Чем-то вроде окончательной завершающей школы для нас обоих (ибо в это время мы были буквально неразлучны, виделись каждодневно, и Сомов жил с нами в одной даче) оказались те два лета 1895 и 1896 годов, которые мы провели вместе, ежедневно и ежечасно общались на работе с натуры, причем очень любопытна была та «зависть», которую каждый из нас испытывал по отношению к другому.
Костя завидовал быстроте моей работы, тому, что мне сравнительно легко давался рисунок, что я с увлеченностью распоряжался акварельной техникой, бывшей у нас в родительском доме чем-то вроде семейной профессии. Напротив, предметом зависти в работе Кости над натурой была для меня самая его медлительность, почти даже кропотливость, то, что он мог так биться над какой-либо деталью, и что ему с таким трудом, давался общий эффект. Сам он в этих чертах все еще продолжал видеть доказательства своей «бездарности». Но можно ли было говорить о бездарности, когда видел результаты этих «усилий» и когда я действительно испытывал укоры (абсолютно не злобивой) зависти от того, что Косте удавалось беспримерным образом передать тот или иной эффект неба, тот или иной тон листвы, травы, деревянных построек или лица, тела, одежды.
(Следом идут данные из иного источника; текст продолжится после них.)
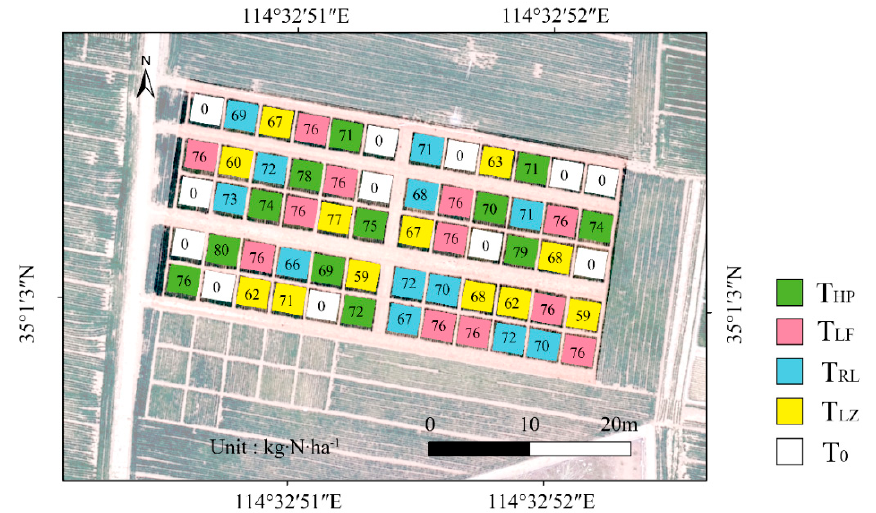
Figure 6. Recommended nitrogen fertilizer amount for topdressing for each unit. (T HP , T LF , T RL , T LZ , and T 0 represent different topdressing methods).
Писали мы и зарисовывали тогда все - и лица друзей и знакомых, и целые фигуры, и самые скромные уголки, и «панорамы» с широкими горизонтами.
В то лето 1896 года, проведенное нами в Мартышкино, под Ораниенбаумом, Сомов не только написал и нарисовал ряд превосходных этюдов, но и начал создавать те свои потешные исторические сюжетики сентиментально-мечтательного оттенка, благодаря которым он затем всего более прославился у широкой публики и благодаря которым выработалось какое-то представление о «сомовском жанре». Зародился, однако, этот «жанр» вовсе не как таковой, вовсе не как попытка отмежевать себе особую область, а как-то сам собой и почти случайно, в виде какого-то отдохновения от более трудных задач.